BEGIN Dataset content
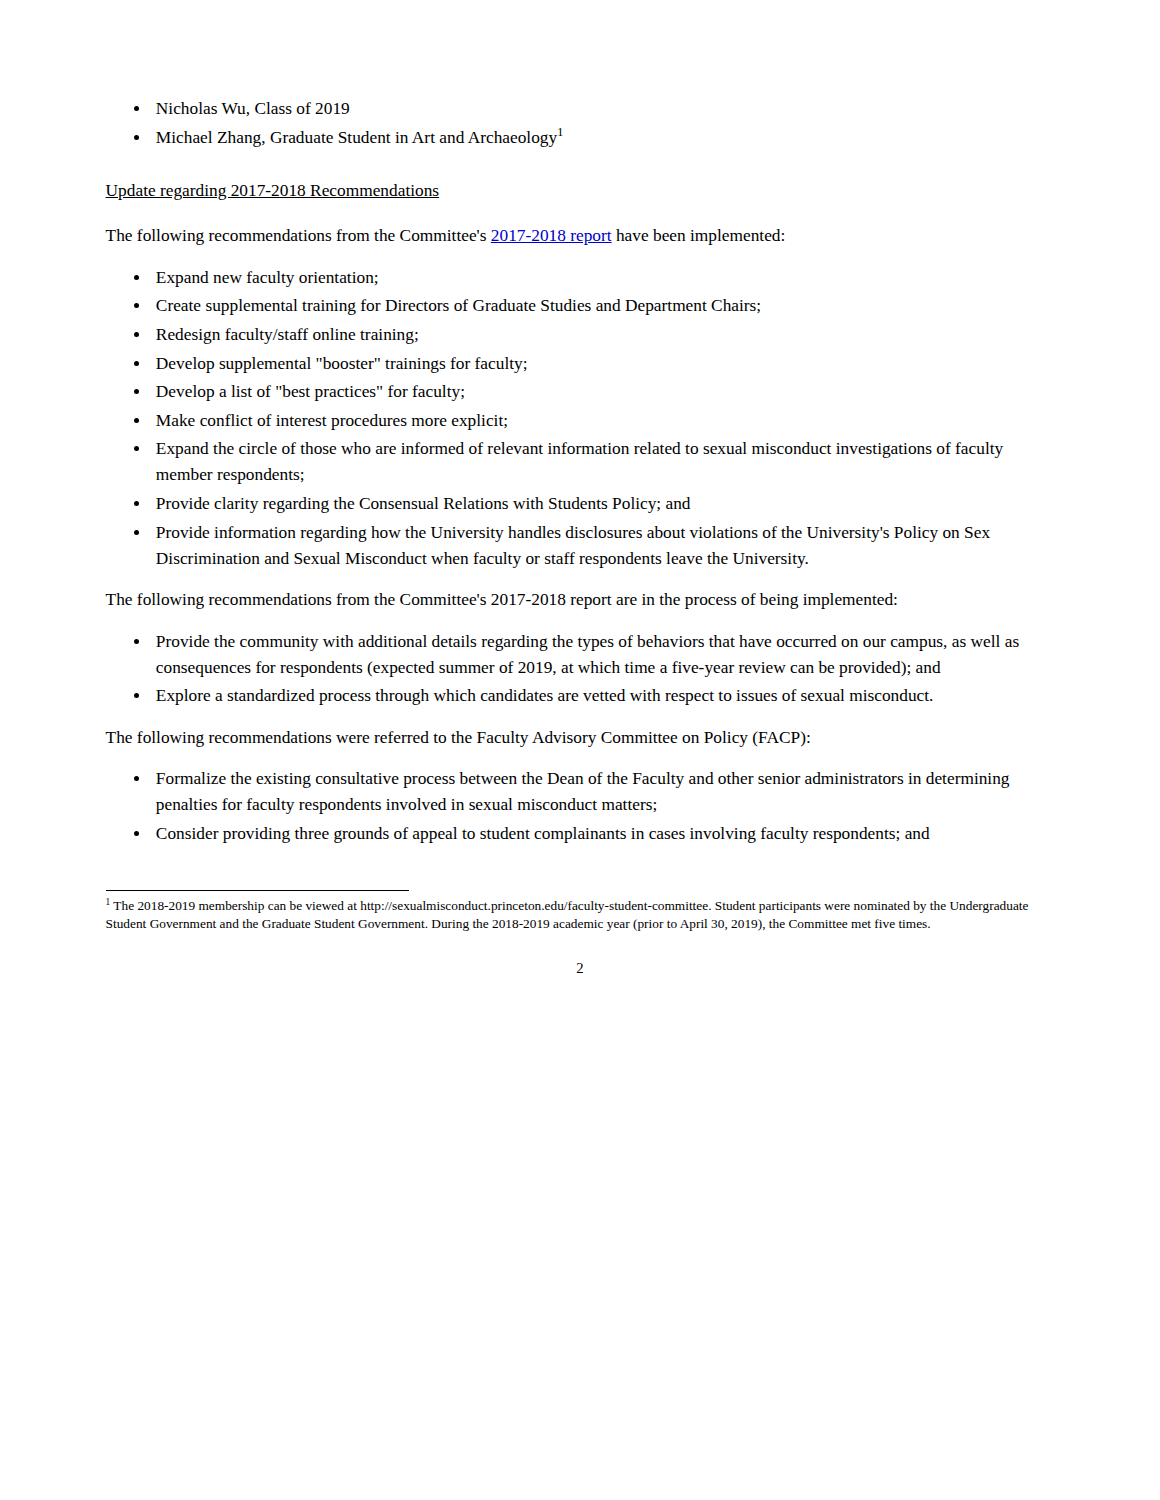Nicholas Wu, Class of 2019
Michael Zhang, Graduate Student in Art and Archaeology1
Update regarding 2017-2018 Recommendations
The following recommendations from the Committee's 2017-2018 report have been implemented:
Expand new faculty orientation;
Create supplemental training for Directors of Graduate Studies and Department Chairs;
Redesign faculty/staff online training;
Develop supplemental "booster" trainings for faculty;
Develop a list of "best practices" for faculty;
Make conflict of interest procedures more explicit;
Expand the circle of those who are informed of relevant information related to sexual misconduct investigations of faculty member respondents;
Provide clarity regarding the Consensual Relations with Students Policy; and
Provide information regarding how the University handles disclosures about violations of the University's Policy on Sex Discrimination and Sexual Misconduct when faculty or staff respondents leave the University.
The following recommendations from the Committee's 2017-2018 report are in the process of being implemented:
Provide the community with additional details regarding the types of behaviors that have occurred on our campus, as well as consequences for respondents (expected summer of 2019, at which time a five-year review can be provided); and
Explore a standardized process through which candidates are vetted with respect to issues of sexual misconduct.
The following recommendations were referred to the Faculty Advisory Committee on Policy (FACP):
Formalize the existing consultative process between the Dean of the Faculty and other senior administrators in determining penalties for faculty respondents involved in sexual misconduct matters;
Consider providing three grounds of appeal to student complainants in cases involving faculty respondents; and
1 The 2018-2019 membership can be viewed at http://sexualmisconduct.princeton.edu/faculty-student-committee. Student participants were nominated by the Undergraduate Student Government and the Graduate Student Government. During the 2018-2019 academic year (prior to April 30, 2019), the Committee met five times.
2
END Dataset content
BEGIN Dataset content
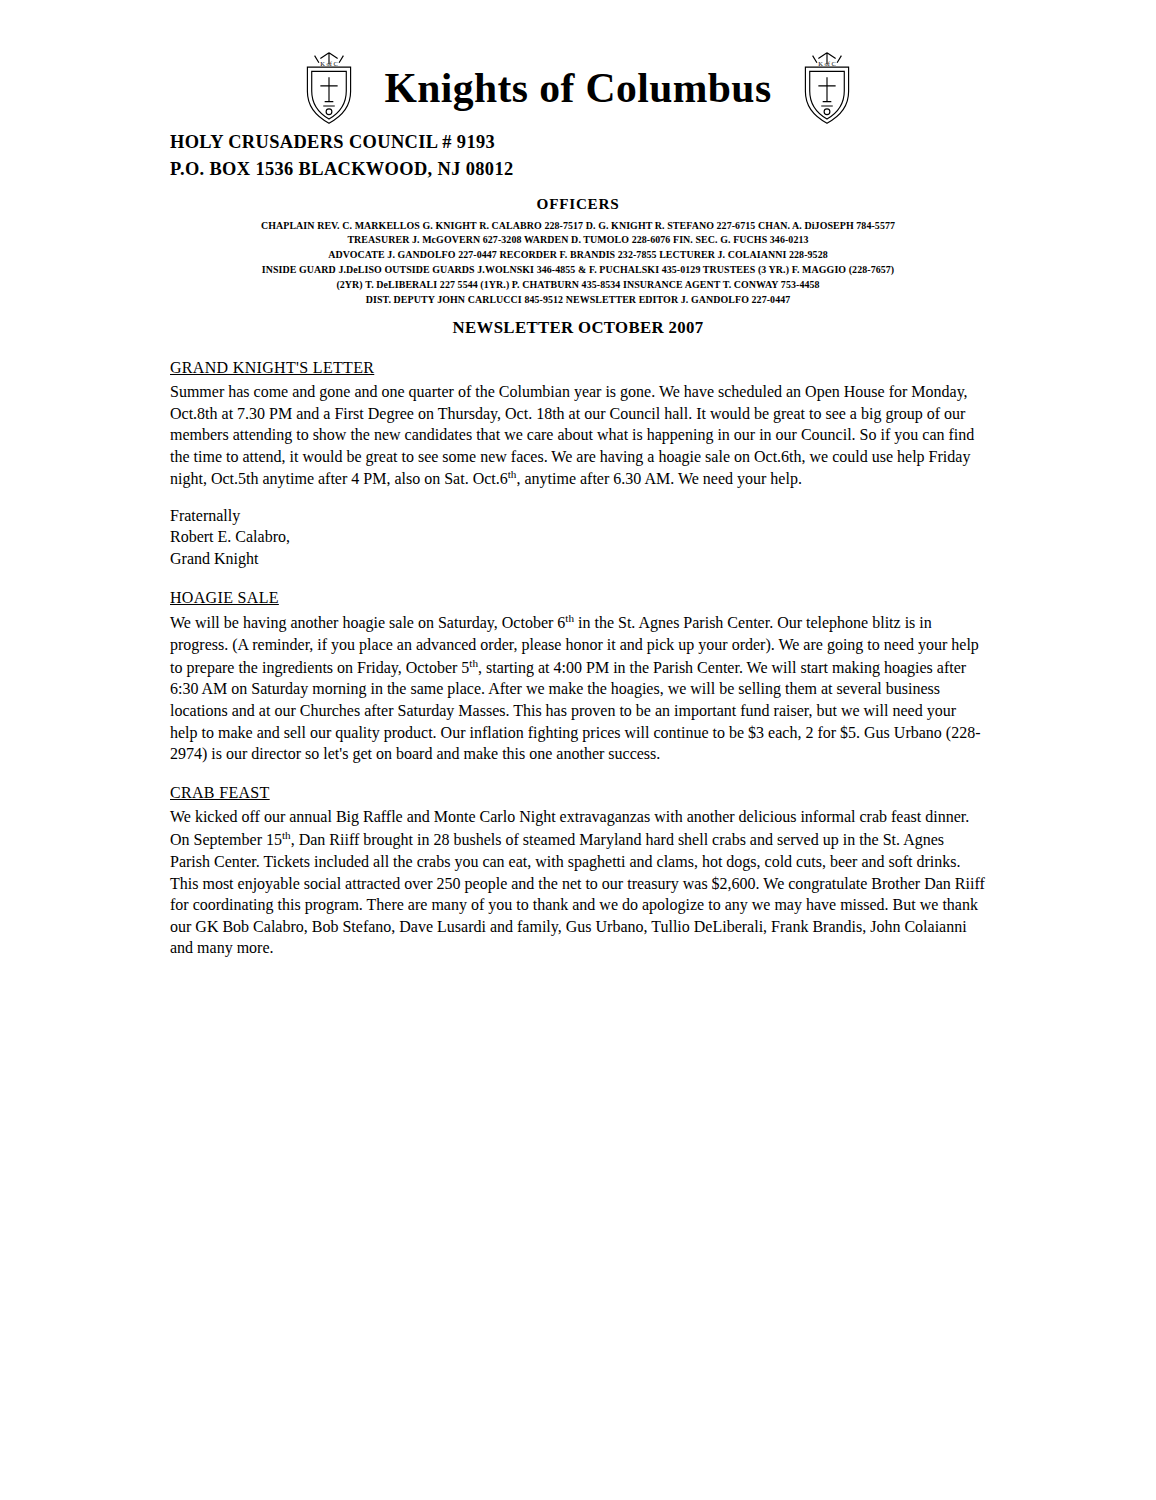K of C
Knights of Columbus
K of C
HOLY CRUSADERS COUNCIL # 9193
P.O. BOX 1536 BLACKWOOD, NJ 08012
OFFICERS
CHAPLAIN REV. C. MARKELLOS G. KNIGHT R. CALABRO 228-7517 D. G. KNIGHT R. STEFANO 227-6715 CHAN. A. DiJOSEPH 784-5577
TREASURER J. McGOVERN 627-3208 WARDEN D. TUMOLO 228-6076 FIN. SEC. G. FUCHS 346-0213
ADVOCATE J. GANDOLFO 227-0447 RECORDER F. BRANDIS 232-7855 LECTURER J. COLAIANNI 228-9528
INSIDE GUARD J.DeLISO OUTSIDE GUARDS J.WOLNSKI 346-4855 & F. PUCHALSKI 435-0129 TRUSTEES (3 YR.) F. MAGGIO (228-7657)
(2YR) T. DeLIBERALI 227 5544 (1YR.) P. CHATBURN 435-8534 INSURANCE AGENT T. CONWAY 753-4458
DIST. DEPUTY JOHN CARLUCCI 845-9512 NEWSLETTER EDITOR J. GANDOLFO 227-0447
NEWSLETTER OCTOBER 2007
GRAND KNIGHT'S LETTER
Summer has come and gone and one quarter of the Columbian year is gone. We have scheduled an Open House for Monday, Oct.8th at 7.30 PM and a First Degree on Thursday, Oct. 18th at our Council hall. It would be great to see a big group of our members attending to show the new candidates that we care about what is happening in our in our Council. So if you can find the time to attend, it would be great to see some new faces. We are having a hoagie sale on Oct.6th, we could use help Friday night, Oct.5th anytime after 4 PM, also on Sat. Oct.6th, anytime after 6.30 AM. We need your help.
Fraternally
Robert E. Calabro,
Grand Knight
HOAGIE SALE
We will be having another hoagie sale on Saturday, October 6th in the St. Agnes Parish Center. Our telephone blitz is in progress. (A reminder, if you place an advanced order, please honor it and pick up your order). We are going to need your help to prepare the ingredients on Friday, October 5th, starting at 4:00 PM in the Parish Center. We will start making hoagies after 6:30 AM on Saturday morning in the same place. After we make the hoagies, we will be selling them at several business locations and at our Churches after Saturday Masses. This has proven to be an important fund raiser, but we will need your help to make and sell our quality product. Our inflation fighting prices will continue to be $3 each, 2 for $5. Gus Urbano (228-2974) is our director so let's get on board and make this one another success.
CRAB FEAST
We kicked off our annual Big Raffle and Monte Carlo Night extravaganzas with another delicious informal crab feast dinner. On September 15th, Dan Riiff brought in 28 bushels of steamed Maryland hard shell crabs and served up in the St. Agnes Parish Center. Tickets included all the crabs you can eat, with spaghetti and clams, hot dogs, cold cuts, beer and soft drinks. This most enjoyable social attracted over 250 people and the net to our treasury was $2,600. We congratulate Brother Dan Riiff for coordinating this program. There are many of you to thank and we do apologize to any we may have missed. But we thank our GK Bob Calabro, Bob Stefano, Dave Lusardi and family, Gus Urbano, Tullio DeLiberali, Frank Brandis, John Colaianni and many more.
END Dataset content
* _What is needed_
Find and show each line of the listing with the word "NEWSLETTER".

* _Response area_
DIST. DEPUTY JOHN CARLUCCI 845-9512 NEWSLETTER EDITOR J. GANDOLFO 227-0447
NEWSLETTER OCTOBER 2007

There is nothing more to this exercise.